PROBLEM DETAILS
Continue the mailing-list discussion below on rseq(2) registration in glibc, starting after its last sentence.

PAGE EXCERPT
Re: [RFC PATCH v4 1/5] glibc: Perform rseq(2) registration at nptl init and thread creation

Mathieu Desnoyers <mathieu.desnoyers@xxxxxxxxxxxx> · Mon, 26 Nov 2018 14:22:05 -0500 (EST)

----- On Nov 26, 2018, at 12:10 PM, Rich Felker dalias@xxxxxxxx wrote:

> On Mon, Nov 26, 2018 at 05:03:02PM +0100, Florian Weimer wrote:
>> * Mathieu Desnoyers:
>> 
>> > So let's make __rseq_abi and __rseq_refcount strong symbols then ?
>> 
>> Yes, please.  (But I'm still not sure we need the reference counter.)
> 
> The reference counter is needed for out-of-libc implementations
> interacting and using the dtor hack. An in-libc implementation doesn't
> need to inspect/honor the reference counter, but it does seem to need
> to indicate that it has a reference, if you want it to be compatible
> with out-of-libc implementations, so that the out-of-libc one will not
> unregister the rseq before libc is done with it.

INFORMATION PROVIDED
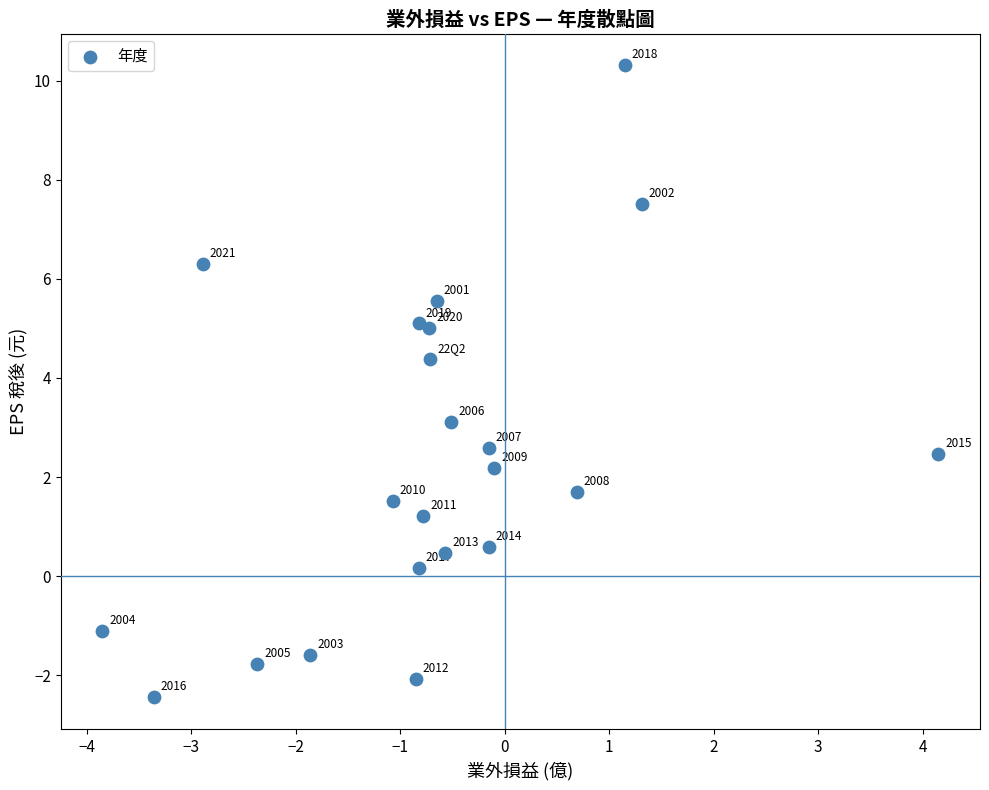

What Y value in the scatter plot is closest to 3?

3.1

---

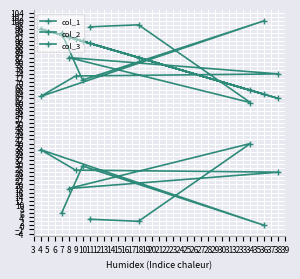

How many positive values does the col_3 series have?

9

...

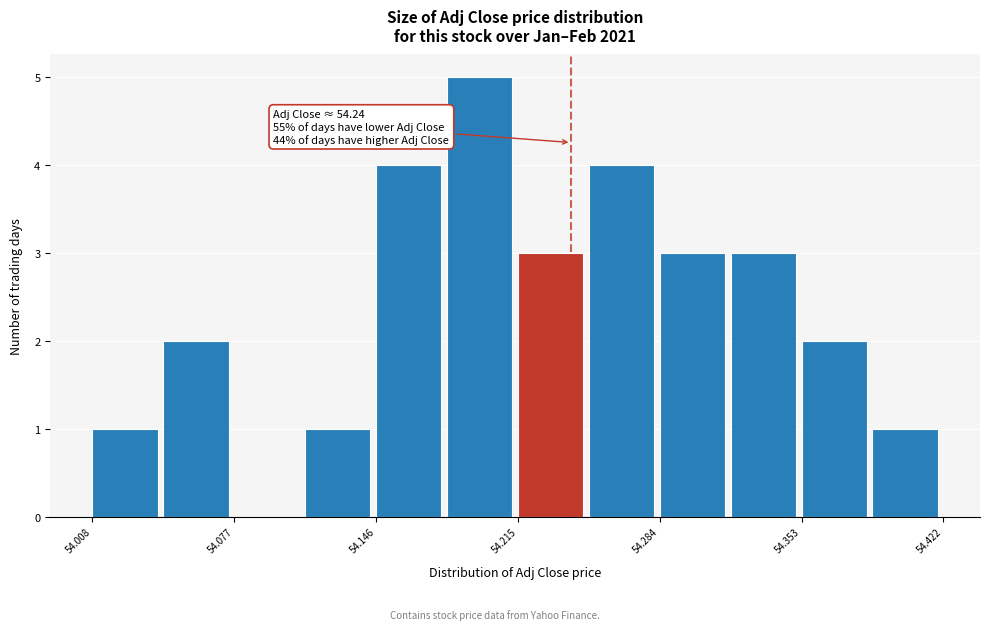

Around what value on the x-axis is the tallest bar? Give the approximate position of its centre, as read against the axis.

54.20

RESPONSE TO THIS EXERCISE
Let's consider two use-cases here: one (simpler) is use of rseq TLS
from thread context by out-of-libc implementations. The other is use of
rseq TLS from signal handler by out-of-libc implementations.

If we only care about users of rseq from thread context, then libc
could simply set the refcount value to 1 on thread start,
and should not care about the value on thread exit. The libc can
either directly call rseq unregister, or rely on thread calling exit
to implicitly unregister rseq, which depends on its own TLS life-time
guarantees. For instance, if the IE-model TLS is valid up until call
to exit, just calling the exit system call is fine. However, if a libc
has a window at thread exit during which the kernel can preempt the
thread with the IE-model TLS area being already reclaimed, then it
needs to explicitly call rseq unregister before freeing the TLS.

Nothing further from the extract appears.